Good news from the Heritage Lottery Fund?
July 16 2012
Picture: WalesOnline
Regular readers will know that AHN has often ranted about the Heritage Lottery Fund's unwillingness to fund acquisitions. In an age of austerity, museums and galleries find it increasingly hard to raise funds to add to their collections - and the one body that was awash with cash, the HLF, had traditionally shunned large-scale support for buying objects.

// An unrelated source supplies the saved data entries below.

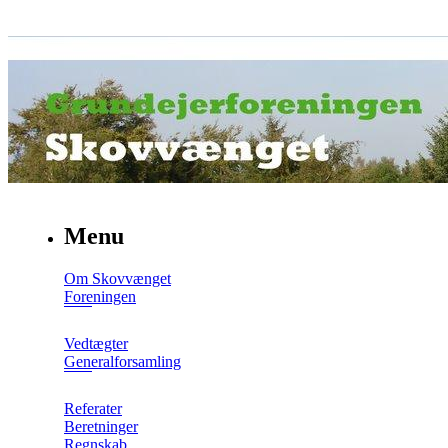
Menu
Om Skovvænget
Foreningen
Vedtægter
Generalforsamling
Referater
Beretninger
Regnskab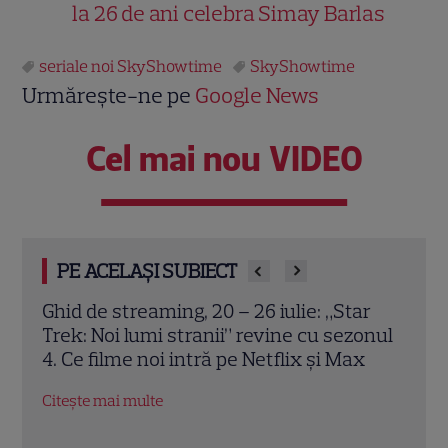
la 26 de ani celebra Simay Barlas
seriale noi SkyShowtime
SkyShowtime
Urmărește-ne pe
Google News
Cel mai nou VIDEO
PE ACELAȘI SUBIECT
r
Doamna și dog german-ul: Naomi Watts
„Dut
onul
și Bill Murray, protagoniștii unei drame
a con
x
emoționante pe SkyShowtime
insp
Citește mai multe
Citeș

However, there have been recent signs that things are changing, such as the HLF's generous support to the Ashmolean's Manet campaign. And now there seems to be more encouraging news, for the HLF's new strategic framework seems to recognise that their acquisitions policy needed to change. The report states clearly that many other people had called for a change in the HLF's approach to 'portable heritage':
On acquisitions of portable heritage, over 50% favoured a change of policy in HLF’s approach to urgent acquisitions, and there was support from museums, libraries and archives for the principle of HLF funding strategic collecting. [p.38]

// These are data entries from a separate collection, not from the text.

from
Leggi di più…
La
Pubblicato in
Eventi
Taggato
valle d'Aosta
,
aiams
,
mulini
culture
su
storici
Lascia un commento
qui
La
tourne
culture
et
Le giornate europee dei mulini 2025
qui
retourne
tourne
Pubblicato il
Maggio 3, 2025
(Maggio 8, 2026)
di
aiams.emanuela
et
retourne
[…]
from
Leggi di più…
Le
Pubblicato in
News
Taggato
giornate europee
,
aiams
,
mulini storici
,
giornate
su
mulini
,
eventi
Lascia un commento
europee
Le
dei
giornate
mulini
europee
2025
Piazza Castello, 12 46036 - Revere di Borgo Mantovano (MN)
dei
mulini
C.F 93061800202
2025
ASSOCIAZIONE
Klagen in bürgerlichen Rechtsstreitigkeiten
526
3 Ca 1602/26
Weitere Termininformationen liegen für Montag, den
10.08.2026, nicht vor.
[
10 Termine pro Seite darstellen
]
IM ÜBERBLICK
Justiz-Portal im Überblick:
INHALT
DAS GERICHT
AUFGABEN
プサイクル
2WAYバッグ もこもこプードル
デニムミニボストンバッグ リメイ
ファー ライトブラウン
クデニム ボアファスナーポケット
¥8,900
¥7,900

Let's hope that the HLF heeds those calls. The HLF has already dropped its requirement [p.28] that acquisitions could only be funded if the museum in question ran a series of educational programmes alongside the object. (In practice this was not only onerous expensive, but of limited value - Raphael's Madonna of the Pinks is not really an appropriate way to engage single mothers in Manchester). And it seems that a new approach to funding urgent acquisitions is paying off, which the acquisition at auction of a historic Welsh manuscript The Book of Hywel Dda, to which the HLF contributed £467,000 of the £541,250 total. It goes some way to making up for the shambles of the Macclesfield Psalter.